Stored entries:
^^^^^^^^^^^^^^^^

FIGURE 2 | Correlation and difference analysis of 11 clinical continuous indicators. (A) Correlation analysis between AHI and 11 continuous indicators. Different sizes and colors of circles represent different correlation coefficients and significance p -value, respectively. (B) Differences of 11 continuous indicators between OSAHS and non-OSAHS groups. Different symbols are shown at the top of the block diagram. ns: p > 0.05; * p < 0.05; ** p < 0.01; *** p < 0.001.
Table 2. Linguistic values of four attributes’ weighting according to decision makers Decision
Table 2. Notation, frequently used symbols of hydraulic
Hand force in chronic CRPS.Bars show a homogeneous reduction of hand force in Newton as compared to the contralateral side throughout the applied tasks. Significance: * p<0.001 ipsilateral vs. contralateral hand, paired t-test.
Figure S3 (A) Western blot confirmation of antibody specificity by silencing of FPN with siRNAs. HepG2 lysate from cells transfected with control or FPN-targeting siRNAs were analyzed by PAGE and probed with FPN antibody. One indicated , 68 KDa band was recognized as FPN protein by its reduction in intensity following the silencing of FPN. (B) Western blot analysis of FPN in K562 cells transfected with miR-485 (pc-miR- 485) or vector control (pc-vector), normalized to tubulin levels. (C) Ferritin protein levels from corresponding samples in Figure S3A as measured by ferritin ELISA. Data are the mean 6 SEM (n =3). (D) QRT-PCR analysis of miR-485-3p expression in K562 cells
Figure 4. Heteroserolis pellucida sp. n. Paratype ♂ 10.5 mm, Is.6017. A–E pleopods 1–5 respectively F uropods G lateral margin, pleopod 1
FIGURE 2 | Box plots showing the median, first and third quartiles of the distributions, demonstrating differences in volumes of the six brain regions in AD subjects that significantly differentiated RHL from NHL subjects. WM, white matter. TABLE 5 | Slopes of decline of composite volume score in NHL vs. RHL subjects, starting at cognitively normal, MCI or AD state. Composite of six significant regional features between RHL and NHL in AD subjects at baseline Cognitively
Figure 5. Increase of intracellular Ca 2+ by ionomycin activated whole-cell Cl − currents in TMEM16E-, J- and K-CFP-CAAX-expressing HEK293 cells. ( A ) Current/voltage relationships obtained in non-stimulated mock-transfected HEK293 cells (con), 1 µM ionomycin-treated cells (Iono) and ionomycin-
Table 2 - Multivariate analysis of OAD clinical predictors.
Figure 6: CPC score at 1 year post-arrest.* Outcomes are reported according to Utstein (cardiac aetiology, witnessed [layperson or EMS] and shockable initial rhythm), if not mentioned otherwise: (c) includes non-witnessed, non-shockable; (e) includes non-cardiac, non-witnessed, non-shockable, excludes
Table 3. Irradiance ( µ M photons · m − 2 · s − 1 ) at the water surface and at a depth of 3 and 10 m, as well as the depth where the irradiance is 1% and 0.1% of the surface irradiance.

^^^^^^^^^^^^^^^^

* Work order *
Reproduce each line from the records that contains the word "between".

* Solution for this exercise *
FIGURE 2 | Correlation and difference analysis of 11 clinical continuous indicators. (A) Correlation analysis between AHI and 11 continuous indicators. Different sizes and colors of circles represent different correlation coefficients and significance p -value, respectively. (B) Differences of 11 continuous indicators between OSAHS and non-OSAHS groups. Different symbols are shown at the top of the block diagram. ns: p > 0.05; * p < 0.05; ** p < 0.01; *** p < 0.001.
FIGURE 2 | Box plots showing the median, first and third quartiles of the distributions, demonstrating differences in volumes of the six brain regions in AD subjects that significantly differentiated RHL from NHL subjects. WM, white matter. TABLE 5 | Slopes of decline of composite volume score in NHL vs. RHL subjects, starting at cognitively normal, MCI or AD state. Composite of six significant regional features between RHL and NHL in AD subjects at baseline Cognitively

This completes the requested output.